Mar. 3, 2012
(Jesus said), “You are those who have stood by me in my trials. And I confer on you a kingdom, just as my Father conferred one on me, so that you may eat and drink at my table in my kingdom and sit on throne, judging the twelve tribes of Israel.”
There are different kinds of friends. There are the acquaintances, the people we know somewhat but aren’t part of your inner circle. There are friends of friends, people you know because of someone else. There are co-worker/co-business friends. These are folks who’ve become acquainted with through an organization such as work, business, volunteering, and your child’s soccer team. There are life-long friends, people you’ve known for a long time. Maybe you were friends because you grew up together or your parents were friends. Later in life, you choose whether to continue these relationships. There are Christmas card friends: people you hear from once a year. There are closer friends, people you are a more personal with. You have coffee or lunch, take in a social outing, people who help with car pooling, when you need another volunteer for something, etc. Then there are your closest friends: people you turn to when need love, support, a shoulder to cry upon, advice or someone to listen.
As I get older, I have close friends in different arenas of my life. I have a pastor friend who I look to for support. One of my college roommates is a dear support to me. Hopefully vice versa. I have my “oldest” friend; we’ve know each other forever. I have my neighbor friend. And I have lots of friends who I see at church, for lunch, in various aspects of my life. Oh, yah, there’s my spouse.

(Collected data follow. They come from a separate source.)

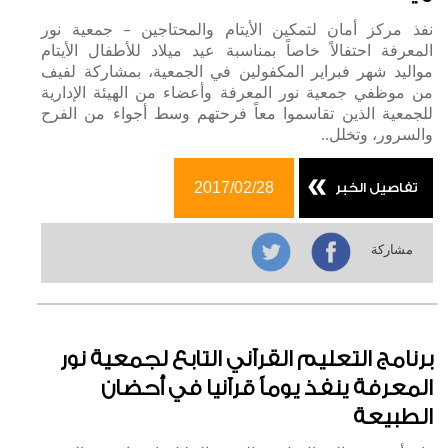
نفذ مركز أمان لتمكين الأيتام والمحتاجين – جمعية نور
المعرفة احتفالاً خاصاً بمناسبة عيد ميلاد للأطفال الأيتام
مواليد شهر فبراير المكفولين في الجمعية، بمشاركة لفيف
من موظفي جمعية نور المعرفة وأعضاء من الهيئة الإدارية
للجمعية الذين تقاسموا معاً فرحتهم وسط أجواء من الفرح
والسرور، وتخلل..
2017/02/28
تفاصيل الخبر
مشاركة
برنامج التعليم القرآني التابع لجمعية نور
المعرفة ينفذ يوماً قرآنيا في أحضان
الطبيعة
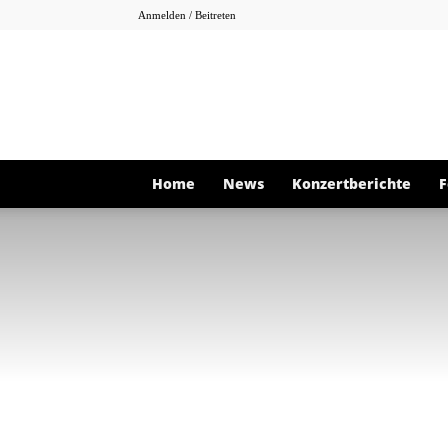
Anmelden / Beitreten
Home
News
Konzertberichte
F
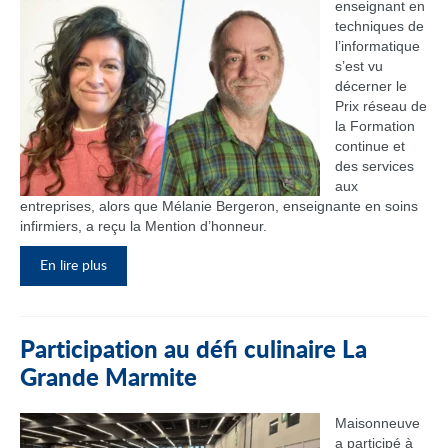
enseignant en
techniques de
l’informatique
s’est vu
décerner le
Prix réseau de
la Formation
continue et
des services
aux
entreprises, alors que Mélanie Bergeron, enseignante en soins
infirmiers, a reçu la Mention d’honneur.
En lire plus
Participation au défi culinaire La
Grande Marmite
Maisonneuve
a participé à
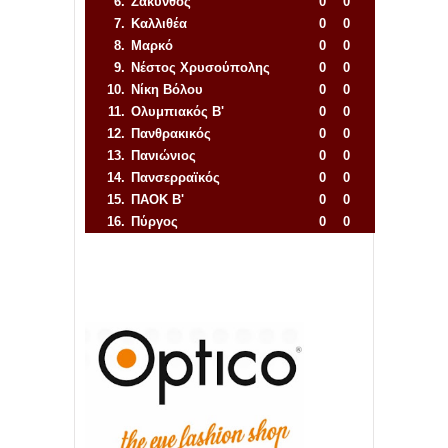
6.
Ζάκυνθος
0
0
7.
Καλλιθέα
0
0
8.
Μαρκό
0
0
9.
Νέστος Χρυσούπολης
0
0
10.
Νίκη Βόλου
0
0
11.
Ολυμπιακός Β'
0
0
12.
Πανθρακικός
0
0
13.
Πανιώνιος
0
0
14.
Πανσερραϊκός
0
0
15.
ΠΑΟΚ Β'
0
0
16.
Πύργος
0
0
Απόλλων Πόντου
22
11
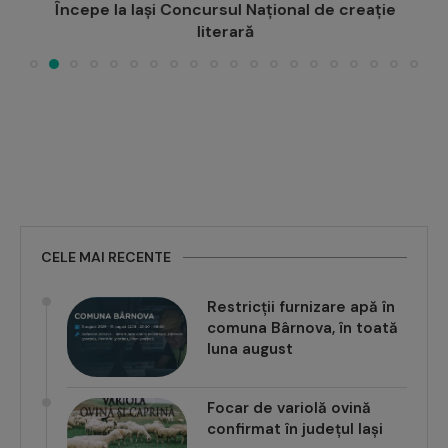
Începe la Iași Concursul Național de creație
literară
CELE MAI RECENTE
Restricții furnizare apă în
comuna Bârnova, în toată
luna august
Focar de variolă ovină
confirmat în județul Iași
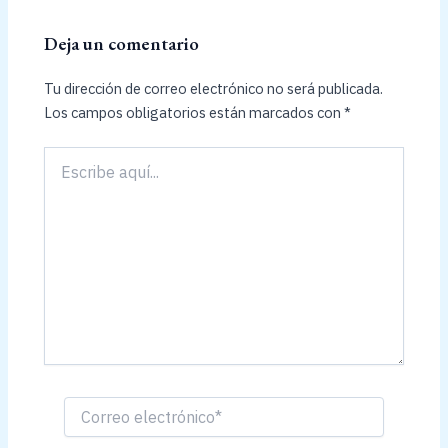
Deja un comentario
Tu dirección de correo electrónico no será publicada.
Los campos obligatorios están marcados con
*
Escribe
aquí...
Correo
electrónico*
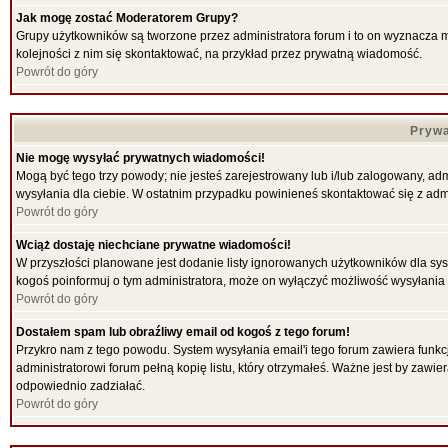
Jak mogę zostać Moderatorem Grupy?
Grupy użytkowników są tworzone przez administratora forum i to on wyznacza 
kolejności z nim się skontaktować, na przykład przez prywatną wiadomość.
Powrót do góry
Prywa
Nie mogę wysyłać prywatnych wiadomości!
Mogą być tego trzy powody; nie jesteś zarejestrowany lub i/lub zalogowany, ad
wysyłania dla ciebie. W ostatnim przypadku powinieneś skontaktować się z admi
Powrót do góry
Wciąż dostaję niechciane prywatne wiadomości!
W przyszłości planowane jest dodanie listy ignorowanych użytkowników dla sy
kogoś poinformuj o tym administratora, może on wyłączyć możliwość wysyłani
Powrót do góry
Dostałem spam lub obraźliwy email od kogoś z tego forum!
Przykro nam z tego powodu. System wysyłania email'i tego forum zawiera funkcje 
administratorowi forum pełną kopię listu, który otrzymałeś. Ważne jest by zawi
odpowiednio zadziałać.
Powrót do góry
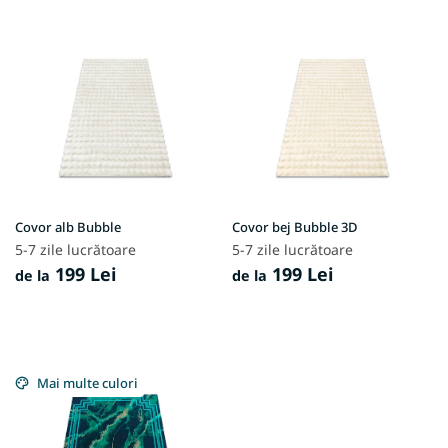
L
i
s
t
ă
p
r
o
d
u
Covor alb Bubble
Covor bej Bubble 3D
s
5-7 zile lucrătoare
5-7 zile lucrătoare
e
199 Lei
199 Lei
de la
de la
Mai multe culori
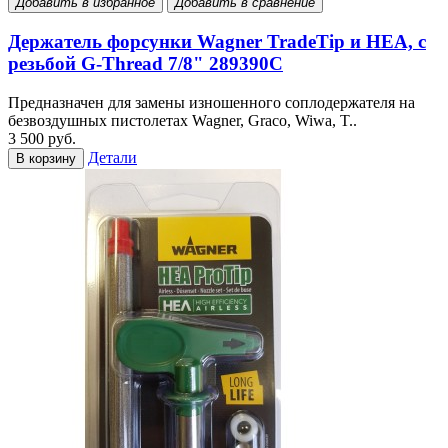
Добавить в избранное
Добавить в сравнение
Держатель форсунки Wagner TradeTip и HEA, с
резьбой G-Thread 7/8" 289390С
Предназначен для замены изношенного соплодержателя на
безвоздушных пистолетах Wagner, Graco, Wiwa, T..
3 500 руб.
Детали
В корзину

Facebook and social media have changed who we think of as “friends.” Some people want only their true friends to befriend. Others want as many as possible.
Jesus intentionally chose 12 guys to be his inner circle. They didn’t all know each other. Jesus was the only thing in common. They came from different backgrounds, socio-economic groups, cities and villages. We know they had disagreements and didn’t always get along. And that’s OK. With 12, there will be smaller groups within the larger group. Peter, James and John were the three guys of Jesus’ smaller, closer group.
Through life, our friends change. I value and appreciate friends that I do not see very often but feels as if time and distance do not hinder our ability to be good friends. At times, I’ve had difficult conversations with some friends: when I’ve felt let down, as I’ve changed careers, etc. The result often goes one of two ways: we move into a deeper understanding of how to support each other OR we discover that we’re not as compatible.
Look at Jesus words again. He’s thanking his closest friends for journeying with him the last three years. He realizes that it hasn’t always been easy being his friend. Soon, he tells them, you will receive a great reward for sticking by me. Everything I know will be available for you. Everything. Wow, what a friend. I might be able to do this for a couple people. Jesus opens up everything for you, not to lure you as a friend, but to show how much he cares for you. That’s an exceptional friend.
Let us pray: Are we weak and heavy laden, cumbered with a load of care? Precious Savior, still our refuge; take it to the Lord in prayer. Do thy friends despise, forsake thee? Take it to the Lord in prayer! In his arms he’ll take and shield thee; thou wilt find a solace there! Amen.